Both Vandom International films, Texas Godfather and Vasectomy: A Delicate Matter, have been unavailable for home viewing in any form since their VHS releases more than thirty years ago. You can find a Japanese subtitled copy of a Texas Godfather VHS tape on YouTube, under the Sno-Line title, but Vasectomy is impossible to find anywhere.
Our third film today is, like Texas Godfather, one that is known by multiple titles.
Back in 1985, Pamela Segall was an 18 year old actress who had made her film debut three years earlier as Dolores Rebchuck in 1982’s Grease 2, and had co-starred on The Facts of Life in 1983 and 1984.

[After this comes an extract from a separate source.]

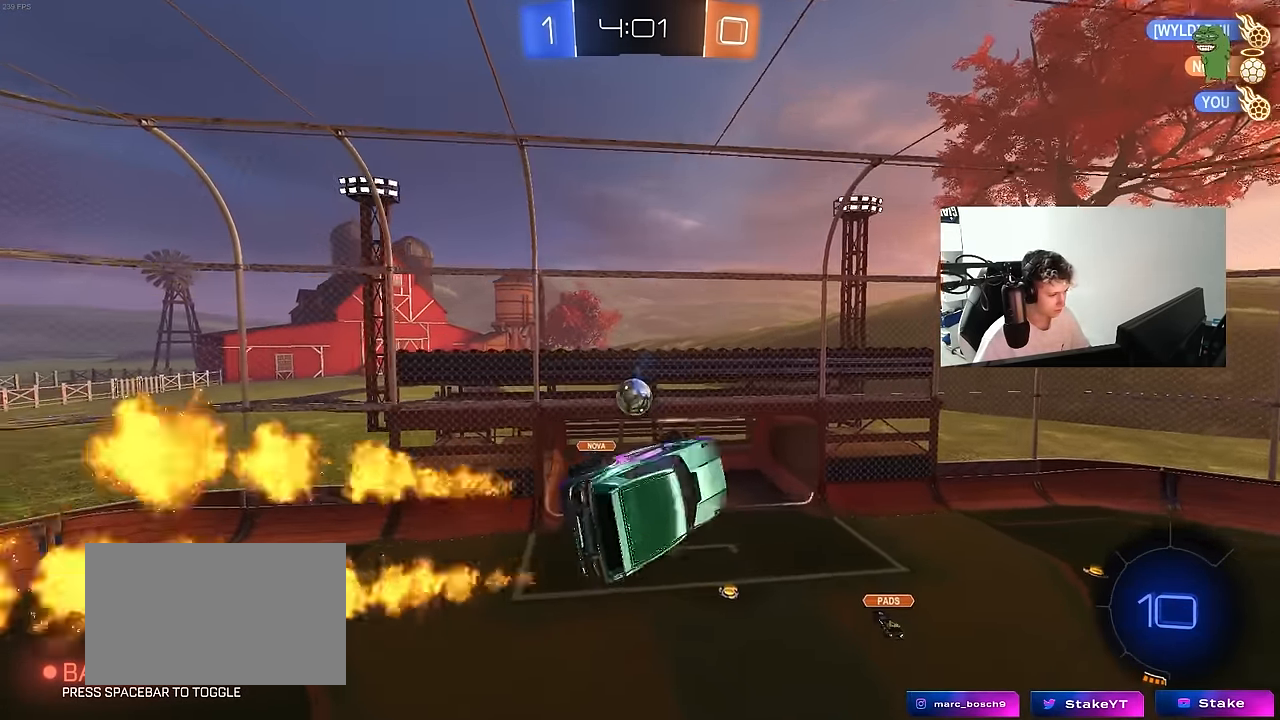
{"keys": ["a", "shift"], "mouse": [], "mouse_move": "still", "events": [[67, "s", "down"], [117, "shift", "up"], [217, "s", "up"], [300, "a", "up"], [450, "a", "down"], [483, "shift", "down"]]}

Paul Schneider was an up-and-coming director whose first film, 1983’s Sweetwater, was still waiting to be picked up for distribution, despite having a bona-fide star in the lead, Diane Ladd. But despite the lack of enthusiasm from distributors for his film, Schneider would get hired to direct another feature, Willy/Milly, based on a 1968 story by New York Times Book Review writer Alan H. Friedman, in which a young tomboy who always wondered what it was like to be a boy wakes up one morning to discover she is now indeed a boy. Schneider and the production team would audition hundreds of young actresses to look for just the right mix of acting and comedic timing and someone who could pass for both a boy and a girl, and Segall would get chosen for her first leading film role. Oscar winner Patty Duke and character actor John Glover would be cast as Milly/Willy’s parents, and the film would feature up and coming actors Corey Parker and Seth Green in supporting roles.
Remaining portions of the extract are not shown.